PassThroughManager 是由__getattr__ 实现的,它能阻止访问到django定义的“不存在的方法”,并且自动代理它们到QuerySet。这里需要小心一点,检查确认我们没有在一些特性中没有无限递归(这是我为什么推荐使用django-model-utils所提供的用不断尝试测试的方法,而不是自己手工重复写)。
做这些有什么帮助?
记得上面早些定义的视图代码么?
def dashboard(request): todos = Todo.objects.filter( owner=request.user ).filter( is_done=False ).filter( priority=1 ) return render(request, 'todos/list.html', { 'todos': todos, })
加点小改动,我们让它看起来象这样:
def dashboard(request): todos = Todo.objects.for_user( request.user ).incomplete().high_priority() return render(request, 'todos/list.html', { 'todos': todos, })
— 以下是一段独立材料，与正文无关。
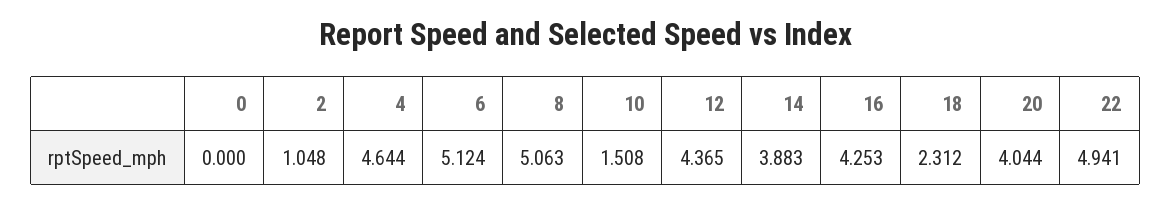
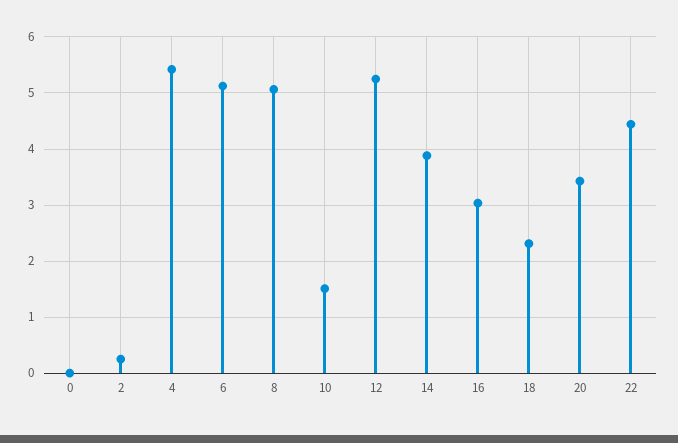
  {
    "0": 0,
-   "2": 1.048,
+   "2": 0.2,
-   "4": 4.644,
+   "4": 5.4,
    "6": 5.124,
    "8": 5.063,
    "10": 1.508,
-   "12": 4.365,
+   "12": 5.2,
    "14": 3.883,
-   "16": 4.253,
+   "16": 3,
    "18": 2.312,
-   "20": 4.044,
+   "20": 3.4,
-   "22": 4.941
+   "22": 4.4
  }

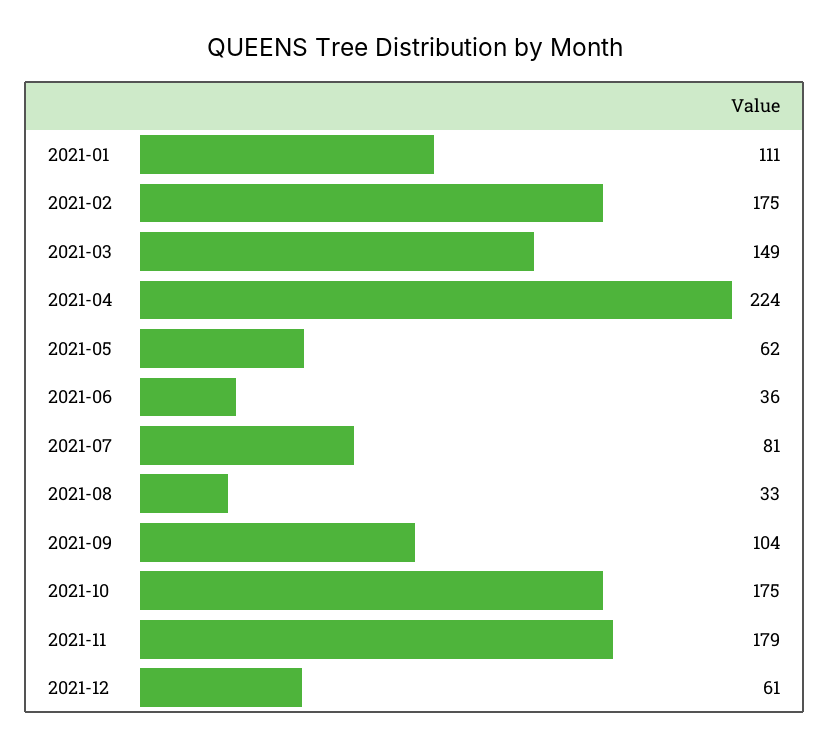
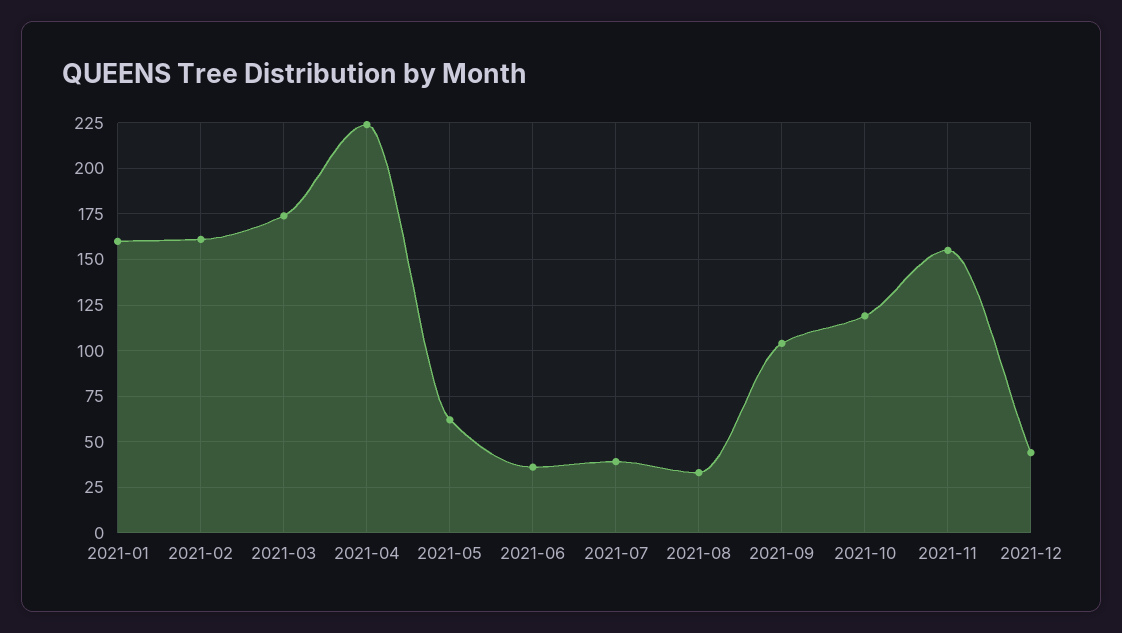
  {
-   "2021-01": 111,
+   "2021-01": 160,
-   "2021-02": 175,
+   "2021-02": 160,
-   "2021-03": 149,
+   "2021-03": 175,
    "2021-04": 224,
    "2021-05": 62,
    "2021-06": 36,
-   "2021-07": 81,
+   "2021-07": 40,
    "2021-08": 33,
    "2021-09": 104,
-   "2021-10": 175,
+   "2021-10": 120,
-   "2021-11": 179,
+   "2021-11": 155,
-   "2021-12": 61
+   "2021-12": 45
  }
希望你也能同意第二个版本比第一个更简便,清晰并且更有可读性。
Django能帮忙么?
让这整个事情更容易的方法,已经在django开发邮件列表中讨论过,并且得到一个相关票据(译注:associated ticket叫啥名更好?)。Zachary Voase则建议如下:
class TodoManager(models.Manager): @models.querymethod def incomplete(query): return query.filter(is_done=False)
通过这个简单的装饰方法的定义,让Manager和QuerySet都能使不可用的方法神奇地变为可用。
我个人并不完全赞同使用基于装饰方法。它略过了详细的信息,感觉有点“嘻哈”。我感觉好的方法,增加一个QuerSet子类(而不是Manager子类)是更好,更简单的途径。
或者我们更进一步思考。退回到在争议中重新审视Django的API设计决定时,也许我们能得到真实更深的改进。能不再争吵Managers和QuerySet的区别吗(至少澄清一下)?
我很确信,不管以前是否曾经有过这么大的重构工作,这个功能必然要在Django 2.0 甚至更后的版本中。
因此,简单概括一下:
在视图和其他高级应用中使用源生的ORM查询代码不是很好的主意。而是用django-model-utils中的PassThroughManager将我们新加的自定义QuerySet API加进你的模型中,这能给你以下好处:
啰嗦代码少,并且更健壮。
增加DRY,增强抽象级别。
Push the corresponding business logic to the corresponding domain model layer.